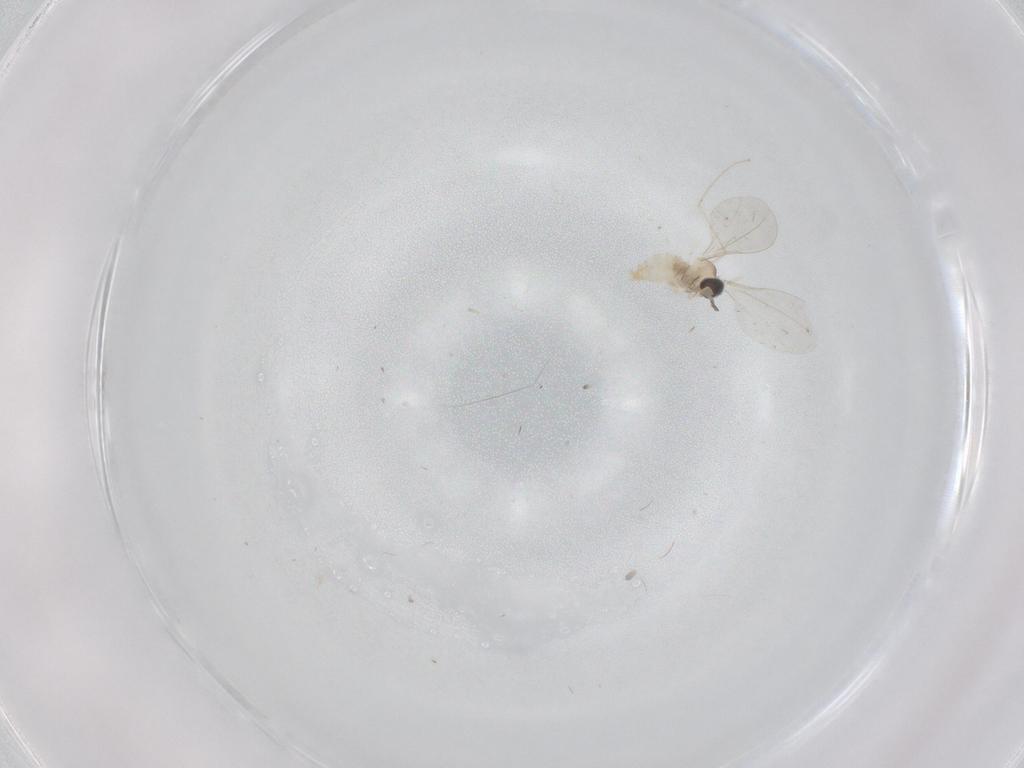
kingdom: Animalia
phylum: Arthropoda
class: Insecta
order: Diptera
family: Cecidomyiidae
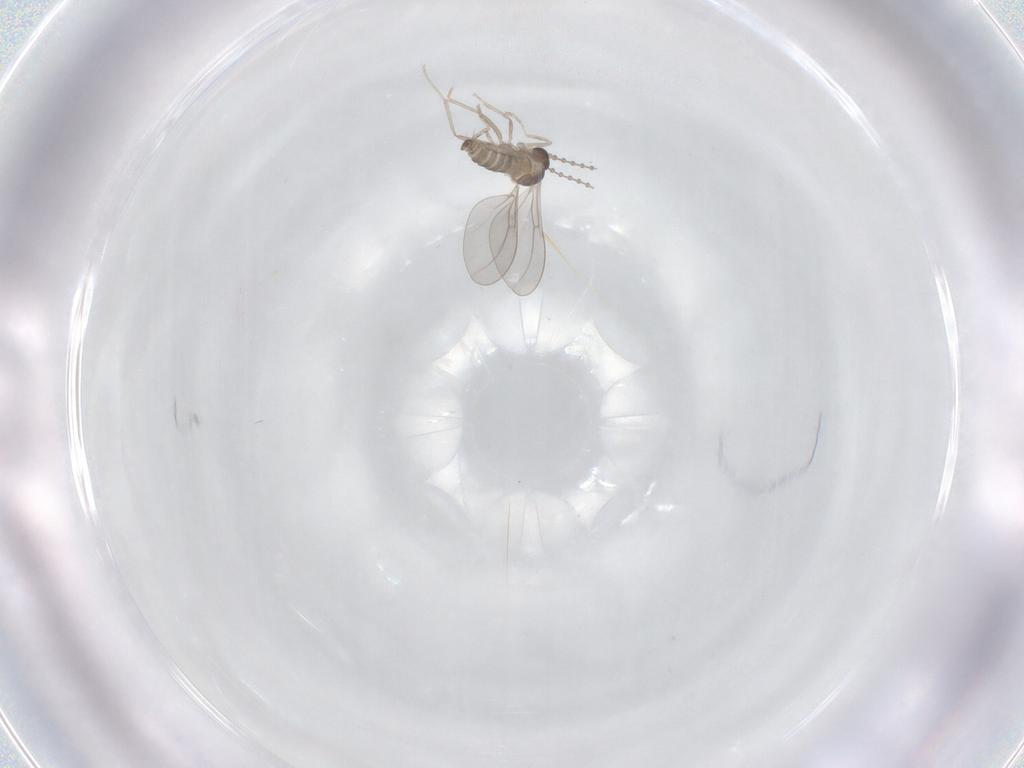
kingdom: Animalia
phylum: Arthropoda
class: Insecta
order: Diptera
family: Cecidomyiidae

——

[WORK TO DO] Copy out every line of text in the listing above word for word, leaving out the pictures.

[WRITTEN SOLUTION]
kingdom: Animalia
phylum: Arthropoda
class: Insecta
order: Diptera
family: Cecidomyiidae
kingdom: Animalia
phylum: Arthropoda
class: Insecta
order: Diptera
family: Cecidomyiidae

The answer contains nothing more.